The lengths are several, even if that one to the calf is the
preferred one; Valentino proposes precious cap lingerie to carry
visible. While the Prada style is asserted that, with the
minimalism of her dresses, becomes of the griffes of tip made in
Italy of years ninety. The end of years ’90 is characterised, in
Italy, from evens of great call-back: some creators (Versace,
Armani, Valentino, Moschino, Prada, Etro, Ferragamo) inaugurate
prestigious store and show rooms on the Madison Avenue of New York
in heart of Manhattan, but the more meaningful event, with which
of institutionalised the relationship affashion
and art is the first edition of the Biennial of the Fashion
of Florence: between museums, monuments and galleries of the
cities,
In
the eneintime the new markets of China, India and Russia are
emerging. According to the esteem of Boston Consulting Group,
the Chinese absorb already 5% of the assets of luxury. In order
it does not make yourself to escape the enormous opportunities
trades that appear to the horizon, the main houses are investing
huge sums in the distributive net in city like Beijing, Bombay
and Moscow. Moreover, the competition not only in every segment
of market has been intensified, but also between segments.

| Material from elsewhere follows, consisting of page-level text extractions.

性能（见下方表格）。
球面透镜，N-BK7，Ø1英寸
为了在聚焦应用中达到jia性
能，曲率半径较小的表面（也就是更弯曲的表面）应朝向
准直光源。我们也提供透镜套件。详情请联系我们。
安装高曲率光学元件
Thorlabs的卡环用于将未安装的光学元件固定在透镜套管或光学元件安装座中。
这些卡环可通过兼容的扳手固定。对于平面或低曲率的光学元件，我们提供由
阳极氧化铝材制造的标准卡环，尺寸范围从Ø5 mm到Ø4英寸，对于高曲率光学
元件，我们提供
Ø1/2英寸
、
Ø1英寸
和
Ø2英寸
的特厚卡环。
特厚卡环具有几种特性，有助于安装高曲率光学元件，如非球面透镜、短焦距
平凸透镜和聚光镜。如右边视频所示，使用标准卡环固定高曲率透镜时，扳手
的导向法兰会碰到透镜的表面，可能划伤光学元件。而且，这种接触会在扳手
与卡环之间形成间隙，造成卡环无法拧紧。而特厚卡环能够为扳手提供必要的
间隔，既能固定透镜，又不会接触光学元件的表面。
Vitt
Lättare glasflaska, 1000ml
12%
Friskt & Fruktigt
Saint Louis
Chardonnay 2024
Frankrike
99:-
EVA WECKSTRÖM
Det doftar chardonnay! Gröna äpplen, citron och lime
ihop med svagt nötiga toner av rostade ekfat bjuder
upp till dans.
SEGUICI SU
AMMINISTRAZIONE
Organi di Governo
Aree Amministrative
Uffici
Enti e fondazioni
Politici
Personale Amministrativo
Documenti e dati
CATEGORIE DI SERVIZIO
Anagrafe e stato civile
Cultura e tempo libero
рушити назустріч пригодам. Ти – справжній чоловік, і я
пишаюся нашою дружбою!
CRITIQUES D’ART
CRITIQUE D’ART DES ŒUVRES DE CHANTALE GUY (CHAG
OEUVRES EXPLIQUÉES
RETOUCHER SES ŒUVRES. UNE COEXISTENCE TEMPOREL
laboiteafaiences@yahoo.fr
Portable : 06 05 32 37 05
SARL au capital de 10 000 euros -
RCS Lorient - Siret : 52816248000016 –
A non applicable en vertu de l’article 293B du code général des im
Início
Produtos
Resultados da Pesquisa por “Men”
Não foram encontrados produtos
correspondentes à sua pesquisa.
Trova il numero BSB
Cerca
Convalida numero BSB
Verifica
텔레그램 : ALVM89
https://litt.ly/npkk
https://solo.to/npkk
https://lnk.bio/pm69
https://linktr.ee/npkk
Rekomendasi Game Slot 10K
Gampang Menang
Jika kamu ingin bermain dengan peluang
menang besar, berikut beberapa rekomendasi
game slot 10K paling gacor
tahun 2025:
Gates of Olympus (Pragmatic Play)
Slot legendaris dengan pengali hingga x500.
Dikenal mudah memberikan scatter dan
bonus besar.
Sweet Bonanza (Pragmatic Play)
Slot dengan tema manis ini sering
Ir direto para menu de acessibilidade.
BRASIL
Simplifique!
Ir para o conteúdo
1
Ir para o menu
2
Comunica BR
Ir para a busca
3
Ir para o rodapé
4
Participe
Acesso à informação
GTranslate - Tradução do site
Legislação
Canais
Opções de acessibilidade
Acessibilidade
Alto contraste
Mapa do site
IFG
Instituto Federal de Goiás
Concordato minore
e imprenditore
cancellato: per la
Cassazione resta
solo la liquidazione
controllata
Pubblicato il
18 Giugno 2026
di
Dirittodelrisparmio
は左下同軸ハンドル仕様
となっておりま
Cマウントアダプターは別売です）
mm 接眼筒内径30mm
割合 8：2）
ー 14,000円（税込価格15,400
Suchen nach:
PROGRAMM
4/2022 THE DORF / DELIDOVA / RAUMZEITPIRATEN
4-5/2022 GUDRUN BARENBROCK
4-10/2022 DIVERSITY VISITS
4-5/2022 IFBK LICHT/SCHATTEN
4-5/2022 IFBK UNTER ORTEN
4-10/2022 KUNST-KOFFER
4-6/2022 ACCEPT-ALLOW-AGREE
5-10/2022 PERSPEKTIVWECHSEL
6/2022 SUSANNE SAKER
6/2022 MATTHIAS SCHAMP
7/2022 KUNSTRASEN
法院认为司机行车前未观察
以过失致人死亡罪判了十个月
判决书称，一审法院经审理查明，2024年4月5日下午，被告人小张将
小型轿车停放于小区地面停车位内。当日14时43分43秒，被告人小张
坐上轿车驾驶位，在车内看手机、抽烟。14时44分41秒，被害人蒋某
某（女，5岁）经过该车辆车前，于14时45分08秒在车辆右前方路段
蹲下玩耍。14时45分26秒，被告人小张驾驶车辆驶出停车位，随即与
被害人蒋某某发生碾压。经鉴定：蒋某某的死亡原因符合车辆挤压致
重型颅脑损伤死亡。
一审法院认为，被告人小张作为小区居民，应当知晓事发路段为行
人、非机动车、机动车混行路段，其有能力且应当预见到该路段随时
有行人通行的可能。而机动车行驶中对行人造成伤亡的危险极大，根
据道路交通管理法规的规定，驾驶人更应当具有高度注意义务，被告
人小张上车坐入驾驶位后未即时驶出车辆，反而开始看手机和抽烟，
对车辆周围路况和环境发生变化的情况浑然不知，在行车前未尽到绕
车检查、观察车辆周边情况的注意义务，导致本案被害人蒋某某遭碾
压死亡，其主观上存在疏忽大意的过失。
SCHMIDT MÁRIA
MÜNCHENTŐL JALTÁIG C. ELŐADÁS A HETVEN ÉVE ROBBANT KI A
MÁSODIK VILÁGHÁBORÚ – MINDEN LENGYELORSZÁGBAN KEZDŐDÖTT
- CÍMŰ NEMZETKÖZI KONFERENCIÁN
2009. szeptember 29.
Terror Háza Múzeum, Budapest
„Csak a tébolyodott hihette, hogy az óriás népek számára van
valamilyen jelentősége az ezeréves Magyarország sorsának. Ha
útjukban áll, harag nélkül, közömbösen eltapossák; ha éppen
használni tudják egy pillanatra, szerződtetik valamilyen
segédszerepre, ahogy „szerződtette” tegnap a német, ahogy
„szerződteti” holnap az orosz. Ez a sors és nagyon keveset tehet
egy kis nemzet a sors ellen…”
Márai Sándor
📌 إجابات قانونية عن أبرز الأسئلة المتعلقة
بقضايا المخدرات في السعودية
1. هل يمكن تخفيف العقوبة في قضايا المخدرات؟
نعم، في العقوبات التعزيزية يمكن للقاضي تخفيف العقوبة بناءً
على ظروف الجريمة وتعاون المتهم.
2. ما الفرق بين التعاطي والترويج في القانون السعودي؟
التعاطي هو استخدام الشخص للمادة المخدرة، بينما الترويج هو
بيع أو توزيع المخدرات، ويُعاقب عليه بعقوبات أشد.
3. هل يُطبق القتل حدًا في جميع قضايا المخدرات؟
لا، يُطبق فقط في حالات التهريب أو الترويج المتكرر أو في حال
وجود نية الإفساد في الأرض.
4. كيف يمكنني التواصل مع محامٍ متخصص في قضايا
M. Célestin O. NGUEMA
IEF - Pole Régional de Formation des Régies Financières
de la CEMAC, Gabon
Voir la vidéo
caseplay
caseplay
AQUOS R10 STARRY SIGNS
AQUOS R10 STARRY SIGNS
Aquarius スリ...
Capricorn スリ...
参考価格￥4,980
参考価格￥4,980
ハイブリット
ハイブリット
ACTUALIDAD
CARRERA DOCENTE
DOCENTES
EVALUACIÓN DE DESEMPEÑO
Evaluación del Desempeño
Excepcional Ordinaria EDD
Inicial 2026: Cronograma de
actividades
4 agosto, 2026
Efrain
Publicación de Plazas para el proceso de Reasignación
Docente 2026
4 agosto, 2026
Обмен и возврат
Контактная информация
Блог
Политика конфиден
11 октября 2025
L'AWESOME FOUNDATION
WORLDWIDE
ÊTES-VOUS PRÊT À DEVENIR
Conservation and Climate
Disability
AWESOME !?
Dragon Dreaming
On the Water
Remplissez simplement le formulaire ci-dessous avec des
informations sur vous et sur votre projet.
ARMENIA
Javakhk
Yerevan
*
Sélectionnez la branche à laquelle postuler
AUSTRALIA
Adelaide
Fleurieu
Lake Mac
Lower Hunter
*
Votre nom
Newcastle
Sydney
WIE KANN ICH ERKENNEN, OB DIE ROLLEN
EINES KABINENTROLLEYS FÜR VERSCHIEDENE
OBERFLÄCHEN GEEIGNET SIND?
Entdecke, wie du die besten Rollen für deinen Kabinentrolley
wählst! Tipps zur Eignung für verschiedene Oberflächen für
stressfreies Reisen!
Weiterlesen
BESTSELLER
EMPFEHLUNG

In
past, to acquire by head style heterogeneous, came considered
symptom of insufficient elegance. Today, instead, the coupling
of heads of high fashion with heads prêt-à-porter, or quite
sportswear, as an example, a jacket of Chanel with a pair of
jeans, is of all the acceptable one. Consequently, the large one
mason of the advanced segment endure the competitive pressure of
the more dynamic and innovative companies that operate in the
segment of inferior market. Internet, concurring to promote and
distribute to heads of apparel also in absence of point sale,
exacerbates ulteriorly the competition between the several
segments of market, to all advantage of the companies that marks
have less prestigious. The fashion, today, is more and more
contaminations between styles, kids, fiends, in various ways of
use. Survive from the cauldron of the contaminations, only
niches of formal apparel from the important occasions and of
products for who practicals sport.
Today,
in Italy, in some fashionable premises for young people needs, an
apparel adapted to the image of premises: are, in fact, verified cases
in which the jockey pole has prevented the income of the premises to
young people in apparel little adapted to the level of the same premises.
About the quality, Italy, stops the supremacy of the excellence to
world-wide level in weaves them, apparel, fashion, footwear, leather
shops and accessories. We are to an optimal level also about the amounts,
second in the world only after China. In this case, however, it is
spoken about products of very different quality. A very positive thing
is happening in this period, is the planning of the “City of the
Fashion”, a center paraded of highest level that will replace that one
of the Fair of Milan. An other plan very interesting is “the Italian
Fashion in the World”, that promotes the penetration of the Italian
enterprises in the emergent markets: Latin America, Sud-Est Asiatic and
east Europe. An other plan is construction of a big museum of the
national fashion, which would have to be constructed into Milan.